现在,我们来定义训练过程。只需使数据的负对数似然最小化。

#@title Training
@tf.function
def train_step(optimizer, target_sample):
  with tf.GradientTape() as tape:
    loss = -tf.reduce_mean(transformed_distribution.log_prob(target_sample))
  variables = tape.watched_variables()
  gradients = tape.gradient(loss, variables)
  optimizer.apply(gradients, variables)
  return loss

#@title Samples
@tf.function
def get_samples():
  base_distribution_samples = base_distribution.sample(SAMPLE_SIZE)
  transformed_samples = transformed_distribution.sample(SAMPLE_SIZE)
  return base_distribution_samples, transformed_samples


@tf.function
def get_transformed_grid():
  transformed_grid = stacked_ffjord.forward(grid)
  return transformed_grid

根据基础分布和转换分布绘制样本。

evaluation_samples = []
base_samples, transformed_samples = get_samples()
transformed_grid = get_transformed_grid()
evaluation_samples.append((base_samples, transformed_samples, transformed_grid))
WARNING:tensorflow:From /usr/local/lib/python3.6/dist-packages/tensorflow/python/ops/resource_variable_ops.py:1817: calling BaseResourceVariable.__init__ (from tensorflow.python.ops.resource_variable_ops) with constraint is deprecated and will be removed in a future version. Instructions for updating: If using Keras pass *_constraint arguments to layers. 
panel_id = 0
panel_data = evaluation_samples[panel_id]
fig, axarray = plt.subplots(
  1, 4, figsize=(16, 6))
plot_panel(
    grid, panel_data[0], panel_data[2], panel_data[1], moons, axarray, False)
plt.tight_layout()
Image in a Jupyter notebook
learning_rate = tf.Variable(LR, trainable=False)
optimizer = snt.optimizers.Adam(learning_rate)

for epoch in tqdm.trange(NUM_EPOCHS // 2):
  base_samples, transformed_samples = get_samples()
  transformed_grid = get_transformed_grid()
  evaluation_samples.append(
      (base_samples, transformed_samples, transformed_grid))
  for batch in moons_ds:
    _ = train_step(optimizer, batch)
0%| | 0/40 [00:00<?, ?it/s]
WARNING:tensorflow:From /usr/local/lib/python3.6/dist-packages/tensorflow_probability/python/math/ode/base.py:350: calling while_loop_v2 (from tensorflow.python.ops.control_flow_ops) with back_prop=False is deprecated and will be removed in a future version. Instructions for updating: back_prop=False is deprecated. Consider using tf.stop_gradient instead.
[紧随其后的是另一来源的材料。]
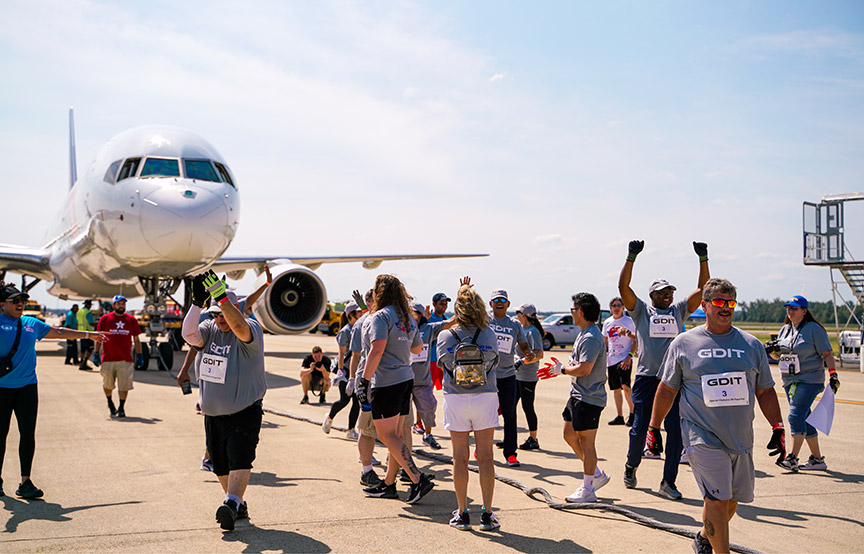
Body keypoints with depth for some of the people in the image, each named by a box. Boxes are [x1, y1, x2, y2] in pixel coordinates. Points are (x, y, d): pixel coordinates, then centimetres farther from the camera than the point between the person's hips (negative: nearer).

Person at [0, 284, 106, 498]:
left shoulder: (32, 323, 15)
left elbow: (59, 332, 26)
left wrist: (88, 335, 32)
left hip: (27, 385, 4)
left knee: (28, 433, -1)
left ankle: (25, 482, 5)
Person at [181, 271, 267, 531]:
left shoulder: (252, 329, -10)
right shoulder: (210, 329, 6)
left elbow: (239, 327, -34)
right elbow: (190, 334, -15)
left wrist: (221, 295, -41)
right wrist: (197, 302, -26)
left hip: (245, 411, -6)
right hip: (213, 413, 6)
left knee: (239, 458, -20)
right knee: (220, 465, 11)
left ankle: (231, 504, -27)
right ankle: (239, 504, 25)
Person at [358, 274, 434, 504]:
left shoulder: (381, 316, -12)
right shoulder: (407, 318, 13)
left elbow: (377, 349, -24)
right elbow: (417, 348, 24)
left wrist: (364, 380, -22)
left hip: (386, 383, -9)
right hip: (406, 379, 9)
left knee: (387, 435, -4)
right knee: (396, 434, 12)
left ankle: (418, 480, -11)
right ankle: (388, 484, 20)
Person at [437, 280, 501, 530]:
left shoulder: (445, 337, -5)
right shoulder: (490, 336, -4)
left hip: (455, 399, 0)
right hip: (485, 397, 0)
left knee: (460, 458, 6)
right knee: (485, 456, 4)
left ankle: (462, 513, 11)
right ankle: (487, 514, 7)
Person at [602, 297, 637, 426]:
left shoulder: (629, 321, -2)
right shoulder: (607, 323, 11)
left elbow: (636, 341, -3)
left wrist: (629, 356, -14)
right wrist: (603, 359, 14)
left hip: (625, 358, -5)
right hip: (611, 360, 5)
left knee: (625, 386, -18)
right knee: (616, 389, 8)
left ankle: (632, 413, -6)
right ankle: (620, 417, 15)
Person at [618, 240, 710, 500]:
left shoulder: (679, 311, 14)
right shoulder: (641, 311, 7)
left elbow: (702, 289, 10)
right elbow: (623, 287, -5)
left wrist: (703, 259, 0)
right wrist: (631, 257, -14)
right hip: (646, 378, -2)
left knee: (676, 430, -2)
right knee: (640, 428, 2)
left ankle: (668, 482, 7)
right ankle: (631, 465, 30)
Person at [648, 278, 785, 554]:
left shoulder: (752, 345, 9)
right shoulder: (683, 343, 2)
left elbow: (765, 391, 13)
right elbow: (667, 389, 7)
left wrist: (778, 428, 5)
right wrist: (654, 428, 7)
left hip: (741, 438, 4)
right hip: (703, 437, -4)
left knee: (732, 499, 13)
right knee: (717, 498, -13)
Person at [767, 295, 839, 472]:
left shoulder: (814, 329, -5)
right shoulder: (785, 329, 14)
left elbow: (827, 353, -5)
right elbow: (778, 356, 20)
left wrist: (833, 374, -15)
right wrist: (774, 350, -3)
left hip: (809, 380, -7)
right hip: (790, 381, 7)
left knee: (795, 416, -18)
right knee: (804, 420, 10)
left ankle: (792, 458, -18)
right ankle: (817, 459, 18)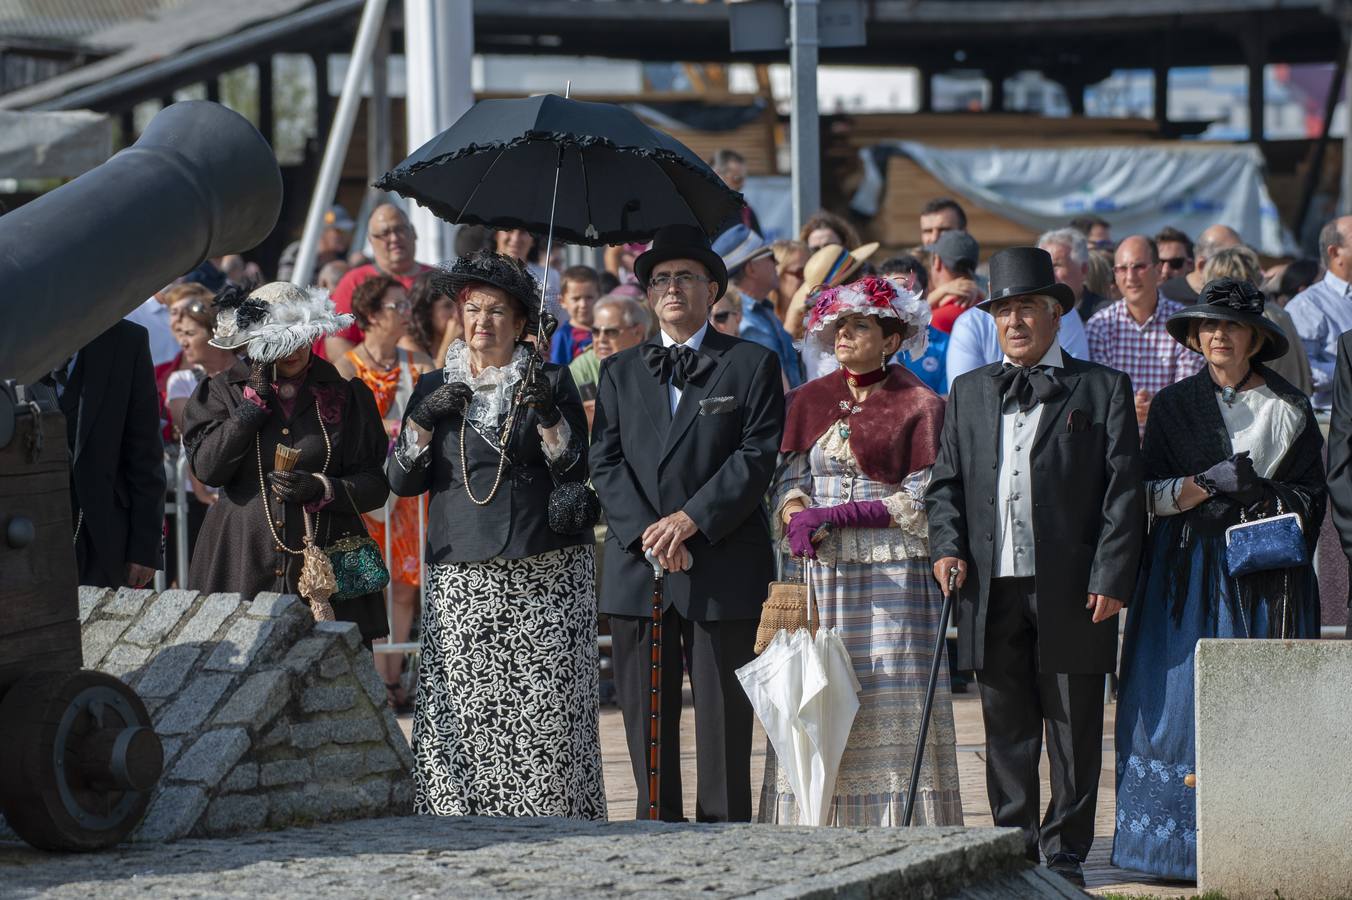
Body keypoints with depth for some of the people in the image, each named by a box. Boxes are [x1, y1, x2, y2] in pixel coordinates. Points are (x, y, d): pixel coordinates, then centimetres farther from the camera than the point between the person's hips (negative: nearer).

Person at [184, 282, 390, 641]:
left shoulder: (345, 395, 10)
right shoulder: (224, 392, 10)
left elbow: (376, 484, 8)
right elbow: (207, 469, -5)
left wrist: (322, 489, -10)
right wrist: (254, 400, -5)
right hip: (244, 563, 0)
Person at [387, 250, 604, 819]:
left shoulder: (551, 383, 9)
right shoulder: (434, 388, 15)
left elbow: (574, 473, 1)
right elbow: (402, 481, 10)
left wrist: (548, 417, -14)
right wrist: (422, 421, -5)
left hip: (546, 576, -1)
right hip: (461, 576, 1)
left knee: (547, 715, -8)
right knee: (461, 711, -9)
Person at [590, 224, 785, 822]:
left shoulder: (752, 365, 5)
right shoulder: (620, 372, 16)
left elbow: (757, 456, -5)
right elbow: (606, 462, 6)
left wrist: (691, 518, -15)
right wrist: (646, 532, -10)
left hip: (722, 567, -3)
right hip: (637, 568, 3)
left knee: (723, 718, -2)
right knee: (646, 718, 4)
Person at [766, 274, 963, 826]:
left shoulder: (919, 404, 0)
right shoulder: (810, 401, 14)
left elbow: (923, 501, -7)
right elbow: (788, 480, 10)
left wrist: (834, 515, -13)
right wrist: (797, 517, -14)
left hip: (894, 576, -4)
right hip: (821, 575, 4)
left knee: (891, 705, -7)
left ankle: (897, 829, -6)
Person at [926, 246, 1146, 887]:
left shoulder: (1102, 390, 5)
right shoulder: (969, 392, 16)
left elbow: (1124, 491, 0)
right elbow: (945, 481, 17)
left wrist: (1110, 579, -9)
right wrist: (946, 546, -1)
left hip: (1071, 591, -3)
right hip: (992, 589, 3)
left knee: (1074, 732, 1)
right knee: (1006, 730, 7)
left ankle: (1064, 854, 9)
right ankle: (1014, 851, 14)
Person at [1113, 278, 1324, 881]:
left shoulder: (1288, 410, 8)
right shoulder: (1173, 406, 11)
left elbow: (1309, 493, 5)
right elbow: (1150, 493, 5)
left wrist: (1254, 493, -12)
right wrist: (1211, 482, -11)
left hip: (1265, 578, -1)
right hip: (1188, 576, 1)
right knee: (1184, 696, -7)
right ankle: (1182, 845, -5)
Instead of: results = tf.while_loop(c, b, vars, back_prop=False) Use: results = tf.nest.map_structure(tf.stop_gradient, tf.while_loop(c, b, vars))
100%|██████████| 40/40 [07:00<00:00, 10.52s/it] 
panel_id = -1
panel_data = evaluation_samples[panel_id]
fig, axarray = plt.subplots(
  1, 4, figsize=(16, 6))
plot_panel(grid, panel_data[0], panel_data[2], panel_data[1], moons, axarray)
plt.tight_layout()
Image in a Jupyter notebook

通过学习率对其训练更长时间,可获得进一步改善。

本例中未涉及,FFJORD 双射器支持哈钦森的随机迹估算。可通过 trace_augmentation_fn 提供特定的 estimator。同样,也可以通过定义自定义 ode_solve_fn 来使用替代积分器。